Single-Process Constraint

All state (sessions, rate limiter, burst maps, UTM cache, buffered writers, bot IP map, correlator prints, threat feed data) is in-memory. Must run with a single Deno worker — do not use --parallel flag with deno serve.

Import Alias

@/ maps to the echelon-analytics/ root (configured in deno.json).

MCP Server

A read-only MCP server (mcp-server.ts) exposes analytics data to AI agents via stdio transport. It calls the Echelon REST API over HTTP — works with any instance (local, remote, Docker, cloud). Requires ECHELON_URL env var; uses ECHELON_SECRET as Bearer token for authenticated instances.

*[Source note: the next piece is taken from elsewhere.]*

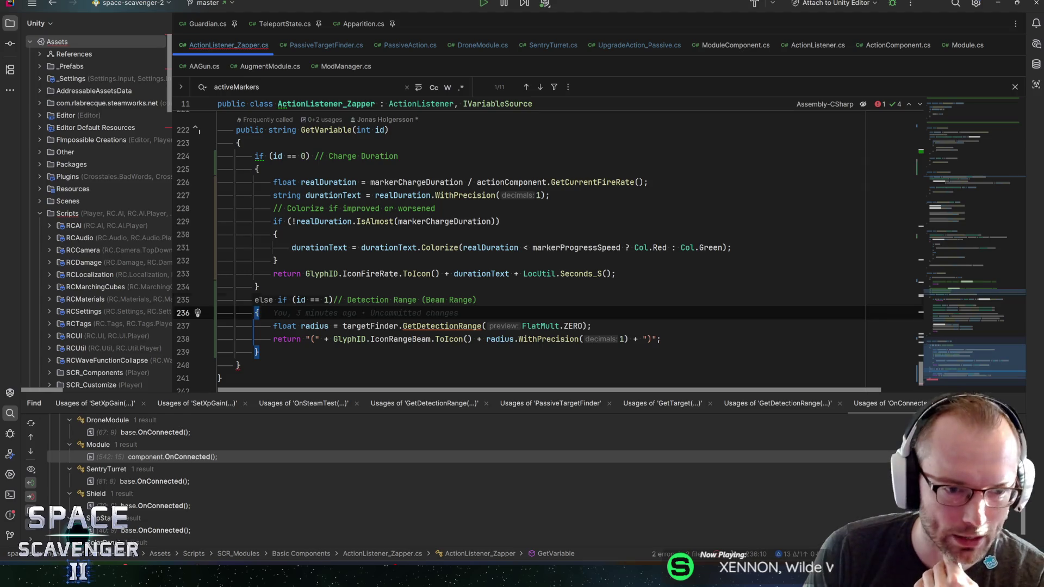
key("Up")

ECHELON_URL=https://ea.islets.app deno task mcp

Tools (9 total, all read-only): analytics_overview, analytics_realtime, analytics_campaigns, analytics_campaign_detail, analytics_experiments, analytics_dashboard, analytics_campaign_events, list_campaigns, list_experiments. Auto-discovered by Claude Code via .claude/settings.json.